沢木耕太郎さんの『旅する力』を読み終えた。これで、僕の中の『深夜特急』が終着駅を迎える。想像していた以上に旅に出たくなる本だった。特にじわじわとにじみ出てくる孤独がとてもいい。孤独はとてもいい。本を読み終えて、ふと、初めての海外旅行を思い出した。
初めての海外は、2010年の8月、会社の出張でアメリカに行ったときだ。急に決まって急いで準備しなければならなかったので、正直、気乗りしなかった旅。本来、不精な人間である。
出発まで仕事が忙しかったり、疲れもたまってしまったりして、キャリーバックとともに大きな口内炎を持っていくことになった。すごく痛かった。おかげで、向こうのご飯をぜんぜん噛むことができず、お腹はいつもゴロゴロしていた。胃腸が弱いのである。
カンファレンスの会場はフロリダで、確かミネアポリスで乗り換えだった。ドキドキしながら入国手続に進み、まじめに「カンファレンスに参加する」と説明すると、どんなカンファレンスなのかを聞かれた。「アジャイルカンファレンスって知ってるか?」と言うと、「知ってる」と胡散臭い回答が来た。「へー、すごいね」と言うと「まあな」という感じで通してくれた。

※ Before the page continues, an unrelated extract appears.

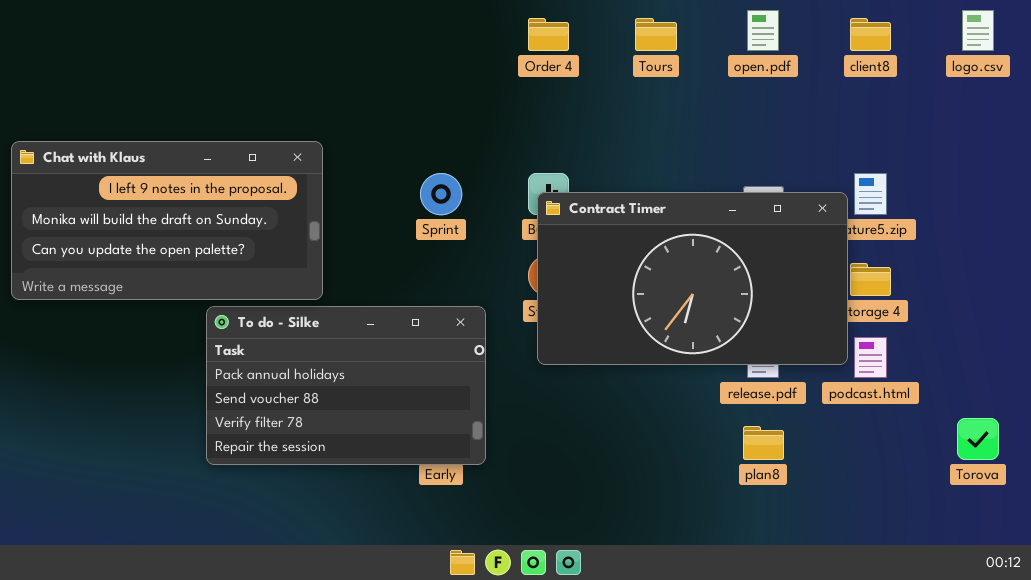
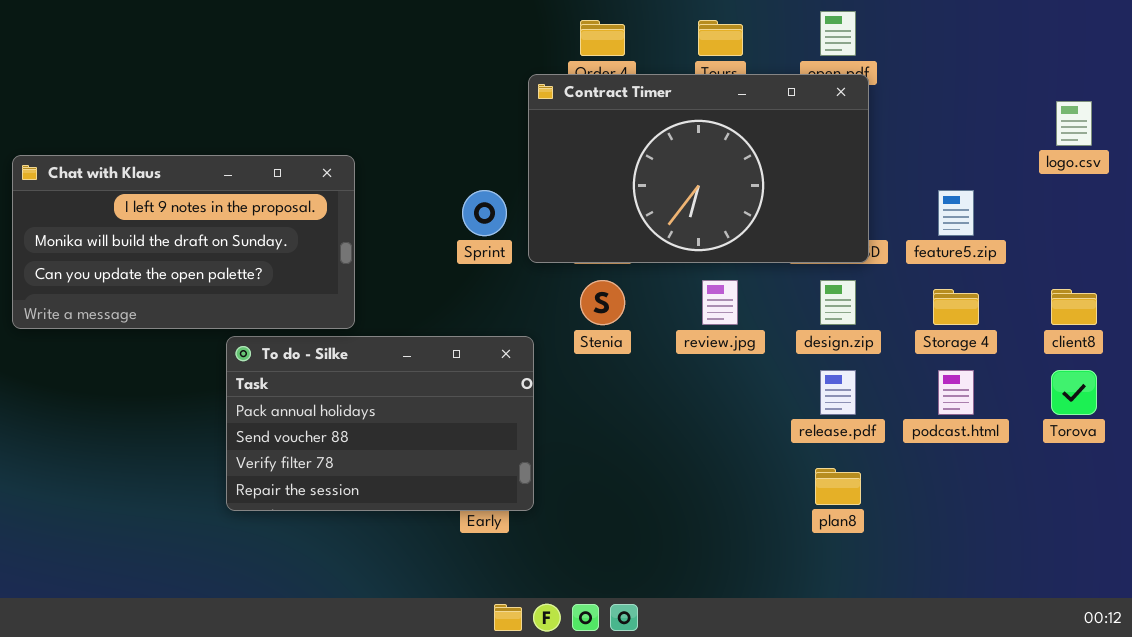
logo.csv: [962,10,994,51] -> [1056,101,1092,146], moved
client8: [850,18,891,51] -> [1051,289,1097,325], moved
Contract Timer: [537,192,848,365] -> [528,74,869,263], moved
Torova: [957,418,999,460] -> [1051,370,1097,415], moved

空港の中は別世界だった。どこを見ても英語しか書かれていない。誰もが英語を話している。意味の分からない雰囲気を肌で感じ、「意味わからん!」と笑ってしまった。ここで大きな声で「うんこー!」って言っても誰も気がつかないのか、と妄想した。
そこからは、毎日が不便だった。タクシーの兄ちゃんなんて、不機嫌そうにカーステレオの音をガンガンならしだすし。変なところに連れてかれたらどうしよう。そうなったらいきなり目潰ししかないな。と妄想した。
なんだか仕組みがよくわからないまま、帰ってきた気がする。
最終的に、生きていくことはできそうでも、楽しく生きていく力が足りていないのが十分にわかった。自分の背丈がわかるとまた笑ってしまった。
そして「また、旅をしよう」と思った。